START SOURCE MATERIAL

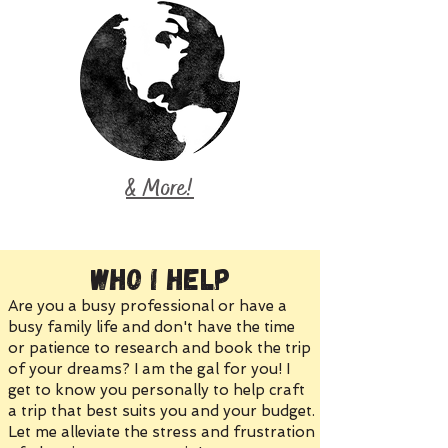
& More!
Who I Help
Are you a busy professional or have a
busy family life and don't have the time
or patience to research and book the trip
of your dreams? I am the gal for you! I
get to know you personally to help craft
a trip that best suits you and your budget.
Let me alleviate the stress and frustration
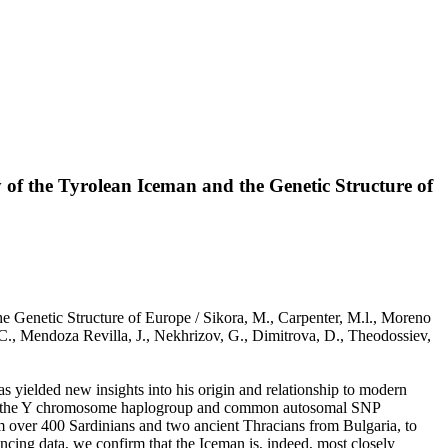
of the Tyrolean Iceman and the Genetic Structure of
 Genetic Structure of Europe / Sikora, M., Carpenter, M.l., Moreno
, C., Mendoza Revilla, J., Nekhrizov, G., Dimitrova, D., Theodossiev,
 yielded new insights into his origin and relationship to modern
y on the Y chromosome haplogroup and common autosomal SNP
 over 400 Sardinians and two ancient Thracians from Bulgaria, to
encing data, we confirm that the Iceman is, indeed, most closely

END SOURCE MATERIAL

JOB ITEM >> Print the whole listing above once more, word for word, without its pictures.

TASK OUTPUT >>
& More!
Who I Help
Are you a busy professional or have a
busy family life and don't have the time
or patience to research and book the trip
of your dreams? I am the gal for you! I
get to know you personally to help craft
a trip that best suits you and your budget.
Let me alleviate the stress and frustration
of the Tyrolean Iceman and the Genetic Structure of
 Genetic Structure of Europe / Sikora, M., Carpenter, M.l., Moreno
, C., Mendoza Revilla, J., Nekhrizov, G., Dimitrova, D., Theodossiev,
 yielded new insights into his origin and relationship to modern
y on the Y chromosome haplogroup and common autosomal SNP
 over 400 Sardinians and two ancient Thracians from Bulgaria, to
encing data, we confirm that the Iceman is, indeed, most closely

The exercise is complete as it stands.